Life quickens on the mountain in June. While it’s possible, some days, to convince myself I live in a sylvan tranquility, an Eden-like innocence, all around me a predatory savagery plays out. Down at the pond one evening I see what looks like a two-headed snake, writhing upon itself like some mutant life-form. Closer inspection reveals the second head to be that of a tiger salamander. Its tail and torso already swallowed, its forelegs waving just beyond the snake’s clenched jaw, it must have been caught from behind unawares. Bit by bit the snake—a Western wandering garter—walks its jaws up the length of the salamander’s body, preparing to swallow it whole.
Closer to home, convergent lady beetles cluster on the trunks and lower limbs of white pines, turning them burnt-orange; on calm days they swarm the meadow to feed, slicing the air like sleet when the aphids take to flight. Short-horned lizards sit on the rocks near the outhouse, preying on passing ants. The lizards’ camouflage skin, adapted to local coloring, shields them from snakes and hawks—though they will puff up like spiny blowfish or squirt blood from their eyes if threatened.
One day I kick a rotten log, testing its potential for bonfire wood. Beneath it lie dozens of tarantula hawks. I gently flip the log back into place and back away. A spooky-looking creature with an iridescent blue-black body and rust-colored wings, the tarantula hawk is a wasp that seeks out, stings, and paralyzes tarantulas to provide a host for its eggs. It drags the spider, alive but immobile, back to the spider’s own burrow or some other hole. It deposits a single egg on its abdomen. When the grub emerges from the egg, it gorges on the living spider, saving the juicy organs for last, so as to prolong the life of its host and benefactor. The sting of the tarantula hawk is said to hurt more than the sting of any other insect in North America, up to three minutes of debilitating pain that feels like an electric shock to the human nervous system.
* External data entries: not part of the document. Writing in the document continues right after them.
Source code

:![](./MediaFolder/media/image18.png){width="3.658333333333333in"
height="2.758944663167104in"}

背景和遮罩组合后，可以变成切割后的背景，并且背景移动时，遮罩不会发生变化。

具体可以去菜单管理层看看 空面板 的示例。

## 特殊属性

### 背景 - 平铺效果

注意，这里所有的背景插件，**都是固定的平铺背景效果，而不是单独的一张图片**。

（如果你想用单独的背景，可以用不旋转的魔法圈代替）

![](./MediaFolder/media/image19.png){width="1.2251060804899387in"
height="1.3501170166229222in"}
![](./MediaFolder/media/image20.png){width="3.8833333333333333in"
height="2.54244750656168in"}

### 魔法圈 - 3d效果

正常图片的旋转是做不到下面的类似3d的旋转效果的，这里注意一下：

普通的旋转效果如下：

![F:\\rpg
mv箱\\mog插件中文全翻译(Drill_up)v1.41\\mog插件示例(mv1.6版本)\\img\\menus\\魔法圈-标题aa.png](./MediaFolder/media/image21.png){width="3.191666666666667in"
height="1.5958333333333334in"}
Afternoons the turkey vultures circle, indolent and bloody-headed, sniffing out the presence of death. Their arrogant flight reminds me that my time here—on this mountain, on this orb—is short. If I were to slip and fall off the lookout tower, it wouldn’t be long before I passed into a new link of the food chain. A not unpleasant fate, perhaps: beats the stuffy prison of the graveyard tomb. So many dreary neighbors. So little sunlight. We’re all carrion eventually, whether for birds or for worms. I’d rather my remnants soar over mountains than slither beneath sod.